Description of the task: Copy the lines of the records that run from the line containing "للمرشد، مع السرية" through the line containing "بعد المجمع الفاتيكاني", inclusive.

Data for the task:
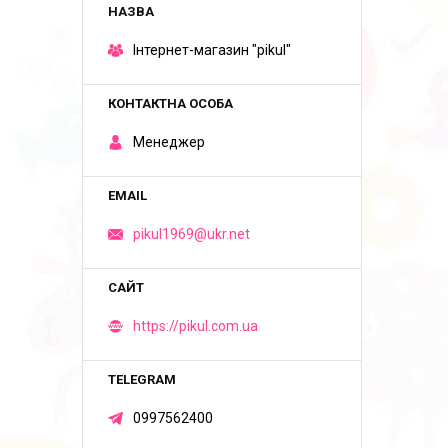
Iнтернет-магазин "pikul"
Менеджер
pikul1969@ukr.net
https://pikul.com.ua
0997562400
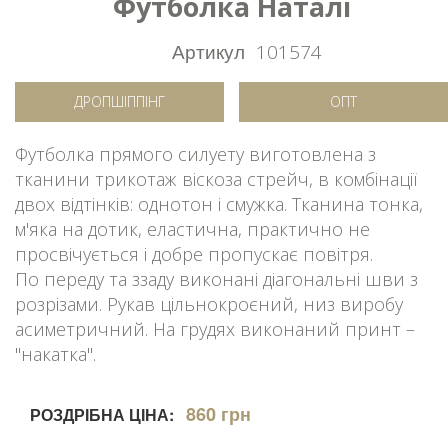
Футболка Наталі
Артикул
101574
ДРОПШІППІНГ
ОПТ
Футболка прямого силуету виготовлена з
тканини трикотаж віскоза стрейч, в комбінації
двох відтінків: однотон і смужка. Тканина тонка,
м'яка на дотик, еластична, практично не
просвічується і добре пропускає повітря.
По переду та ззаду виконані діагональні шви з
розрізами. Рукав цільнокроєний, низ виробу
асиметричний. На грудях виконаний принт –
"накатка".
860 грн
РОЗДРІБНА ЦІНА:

...

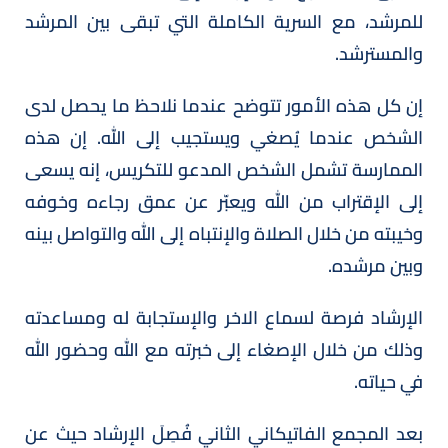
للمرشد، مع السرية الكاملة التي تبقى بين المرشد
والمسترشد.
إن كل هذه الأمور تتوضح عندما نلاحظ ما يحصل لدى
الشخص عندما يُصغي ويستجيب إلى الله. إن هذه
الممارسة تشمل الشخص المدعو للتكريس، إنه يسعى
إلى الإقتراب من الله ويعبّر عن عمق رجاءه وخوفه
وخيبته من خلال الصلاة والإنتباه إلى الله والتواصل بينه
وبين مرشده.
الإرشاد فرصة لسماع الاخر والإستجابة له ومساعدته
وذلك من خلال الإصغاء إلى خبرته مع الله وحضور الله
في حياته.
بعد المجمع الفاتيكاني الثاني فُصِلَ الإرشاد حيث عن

Reply:
للمرشد، مع السرية الكاملة التي تبقى بين المرشد
والمسترشد.
إن كل هذه الأمور تتوضح عندما نلاحظ ما يحصل لدى
الشخص عندما يُصغي ويستجيب إلى الله. إن هذه
الممارسة تشمل الشخص المدعو للتكريس، إنه يسعى
إلى الإقتراب من الله ويعبّر عن عمق رجاءه وخوفه
وخيبته من خلال الصلاة والإنتباه إلى الله والتواصل بينه
وبين مرشده.
الإرشاد فرصة لسماع الاخر والإستجابة له ومساعدته
وذلك من خلال الإصغاء إلى خبرته مع الله وحضور الله
في حياته.
بعد المجمع الفاتيكاني الثاني فُصِلَ الإرشاد حيث عن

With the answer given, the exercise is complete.